You may not realize it, but your 40s may be the most important decade of your life — financially speaking. There’s a general assumption that by this time you’re more secure in your career and likely have more bills (and also more responsibilities) than you did in your 30s.
This could include a bigger mortgage, newer cars, and a well-funded 401(k) plan. Because this decade is so crucial to your future retirement, many people make the mistake of either saving too little or not being smart about where they put their earnings.
If you’re looking to up your financial game, here are five common mistakes you’ll want to avoid.
1. Not adjusting your savings to meet your growing income
Sure, your 30s may have helped set the groundwork for financial success, but your 40s is where you really come into your own. Unfortunately, instead of adjusting your savings habits to meet your growing needs, most tend to stick with the budget plans they made when they were still fresh-faced and young.
Take a quick look at your finances and see where you were 10 years ago vs where you are today: If you were putting 10% of your monthly income into your 401(k) or other savings account, see if you can put 15%. You’re probably paying more bills today than you were 10 or 20 years ago, but you’re likely making more, too.

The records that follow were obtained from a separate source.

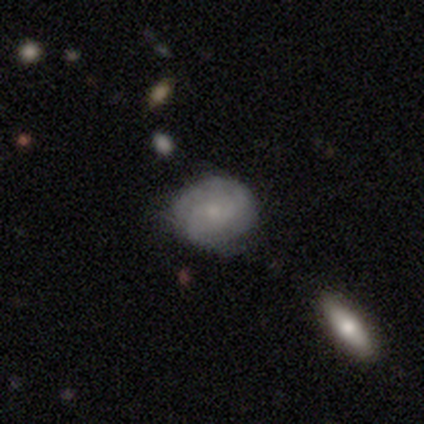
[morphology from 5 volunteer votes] Q: Smooth or featured?
A: smooth (80%); runner-up: featured or disk (20%)
Q: How rounded?
A: round (100%)
Q: Merging?
A: none (80%); runner-up: minor disturbance (20%)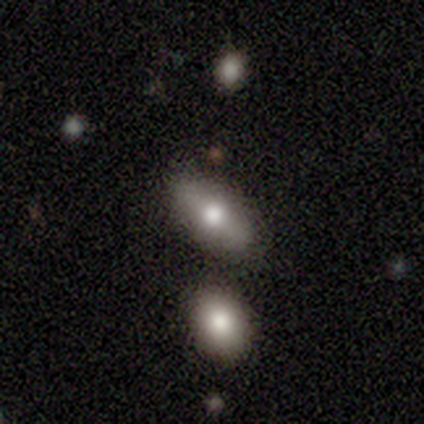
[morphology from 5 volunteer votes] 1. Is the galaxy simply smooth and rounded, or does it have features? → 40% smooth (tied), 40% featured or disk (tied), 20% star or artifact.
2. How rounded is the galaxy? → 50% in between (tied), 50% cigar-shaped (tied), 0% round.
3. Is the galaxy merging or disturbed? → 75% none, 25% minor disturbance, 0% major disturbance, 0% merger.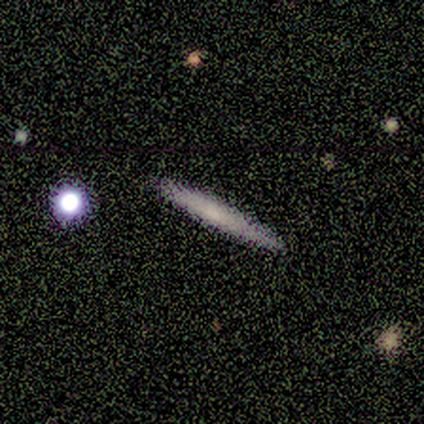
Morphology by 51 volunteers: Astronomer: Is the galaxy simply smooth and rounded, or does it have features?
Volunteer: smooth — 63%.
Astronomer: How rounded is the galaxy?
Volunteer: cigar-shaped — 97%.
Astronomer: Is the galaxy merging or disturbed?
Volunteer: none — 90%.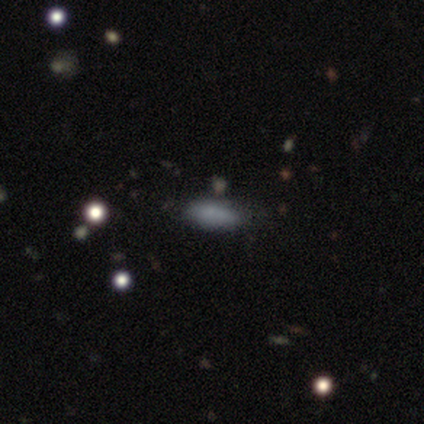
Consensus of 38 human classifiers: smooth_or_featured: smooth (p=0.84) [alt: star or artifact p=0.11]
how_rounded: in between (p=0.75) [alt: cigar-shaped p=0.25]
merging: none (p=0.74) [alt: minor disturbance p=0.24]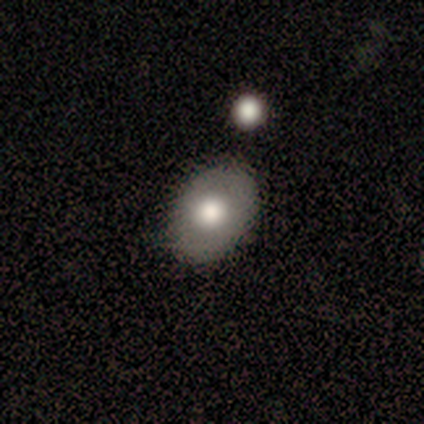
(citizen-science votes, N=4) Q: Smooth or featured?
A: smooth (100%)
Q: How rounded?
A: round (75%); runner-up: in between (25%)
Q: Merging?
A: none (50%); tied with: minor disturbance (50%)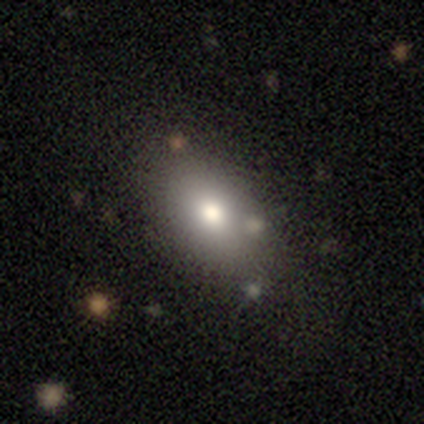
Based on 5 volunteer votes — Smooth or featured?
  - smooth: 80% *
  - featured or disk: 20%
  - star or artifact: 0%
How rounded?
  - in between: 75% *
  - round: 25%
  - cigar-shaped: 0%
Merging?
  - none: 100% *
  - minor disturbance: 0%
  - major disturbance: 0%
  - merger: 0%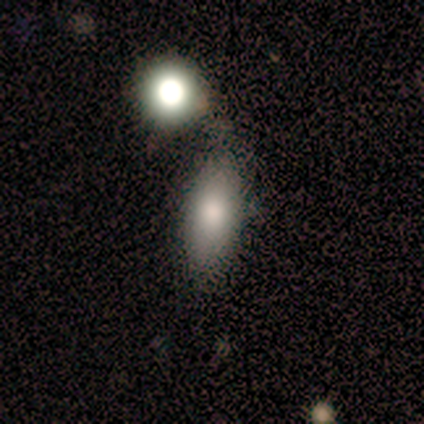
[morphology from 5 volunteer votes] Smooth or featured? smooth (80%)
How rounded? in between (75%)
Merging? none (100%)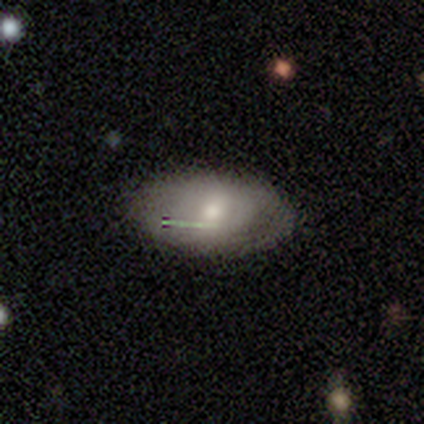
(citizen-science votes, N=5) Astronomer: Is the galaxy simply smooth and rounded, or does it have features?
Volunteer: smooth — 40%, tied with star or artifact at 40%.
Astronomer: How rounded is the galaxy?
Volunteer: in between — 100%.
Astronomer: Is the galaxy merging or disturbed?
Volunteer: minor disturbance — 67%.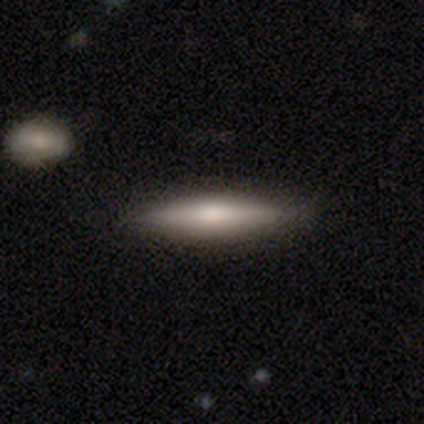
This is likely a smooth galaxy (67%). How rounded: clearly cigar-shaped (100%). Merging: clearly none (89%).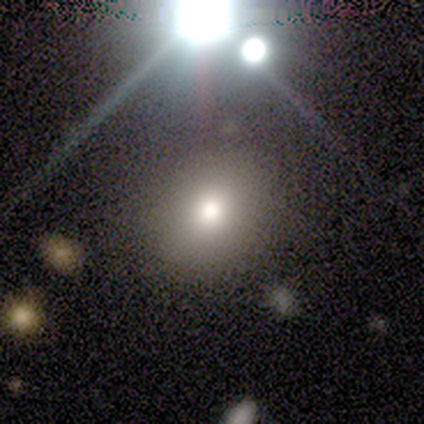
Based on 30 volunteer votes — A smooth galaxy with no disk features (63%) that is round (63%).

Vote fractions:
- Smooth or featured? smooth: 63% / star or artifact: 23% / featured or disk: 13%
- How rounded? round: 63% / in between: 37% / cigar-shaped: 0%
- Merging? none: 70% / minor disturbance: 22% / major disturbance: 4% / merger: 4%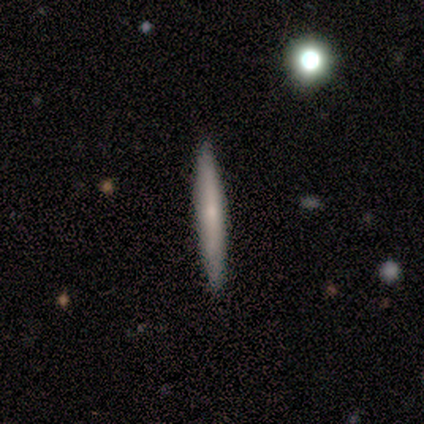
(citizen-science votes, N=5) featured or disk 60%, smooth 40%, star or artifact 0%. Down the decision tree: edge-on disk — no (67%); bar — weak (50%, tied with no); spiral arms — no (100%); bulge size — small (50%, tied with none); merging — none (80%).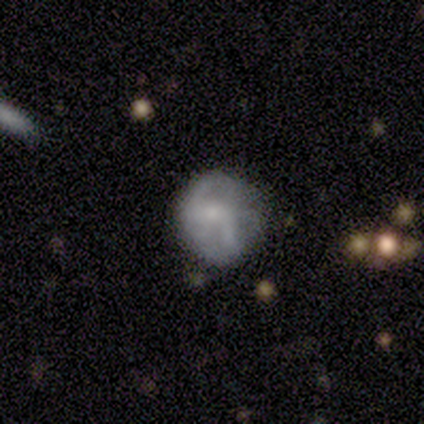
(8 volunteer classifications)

2. Agreeing to a mortgage that’s too high
Tired of slumming it in small apartments and tiny lofts, most people in their 40s will likely start looking for homes that offer a little more “leg room”. While it’s important that you live in a safe neighborhood, have enough space for your growing family, and live in a decent school district, it’s also worth considering how (and often where) you’ll come up with the funds to help pay your increased rent.
When it comes to upgrading your mortgage, it’s also worth considering how the increased budget may affect your potential retirement savings: If you’re going to have to dip into your retirement to make ends meet, then you may want to think twice before buying a bigger house.
Remember, a mortgage is something that’s supposed to be manageable, not some behemoth that threatens to consume your life savings.
3. Not having a backup plan
One of the biggest mistakes people make in the 40s (or any age, really) is not planning for emergencies. We hate to break it you, but you’re no longer in your 20s, and it’s worth taking the time to come up with a plan A, B, and C.
Experts say the single most important insurance you need in your 40s is disability, and we wholeheartedly agree. Back injuries, knee problems, health issues — these are all common factors of life, but if you plan accordingly you won’t have to worry about them affecting your finances.
Some companies offer their own disability insurance packages, but it’s worth doing a little research and checking what else is out there.
4. Saving for college instead of saving for retirement
This is an extremely common mistake, and though it’s often done with good intentions, the repercussions can be extreme. While it’s smart to start saving for your children’s college education early, it’s important not to do so at the expense of your own retirement savings.
Instead of cutting into your retirement savings, look to cut costs in other ways. Try to be more frugal at home, cut down on eating out, and making a tight budget that the whole family can stick to. Think of it this way: You can always apply for student loans, but you can’t get a loan for your retirement
5. Not taking advantage of your 401(k)
Another common mistake is not taking advantage of your 401(k), or worse, cashing it out too early. Sure, accidents happen and it helps to have an emergency fund on call, but once you cash out your 401(k), the potential interest you would’ve earned is gone forever.
According to a recent Bloomberg study, 401(k) accounts grew an average of 9% from 2016 to 2017, but more than 20% of employees aren’t contributing enough to meet their employer’s benefits.
If you’re still contributing the same amount to your 401(k), look to raise the stakes by putting a little more in each month.
6. Focusing solely on your 401(k) plan
We coach clients to build both an emergency reserve fund (this could be part of #3 above but wasn’t addressed) and an after-tax investment account. Dedicating savings to tax-deferred accounts is important, but those accounts are largely limited to distributions after age 59 ½. Further, getting to retirement with an abundance of tax-deferred assets restricts a retirees ability to proactively manage taxes during retirement. Remember, just like market diversification, tax diversification is important too.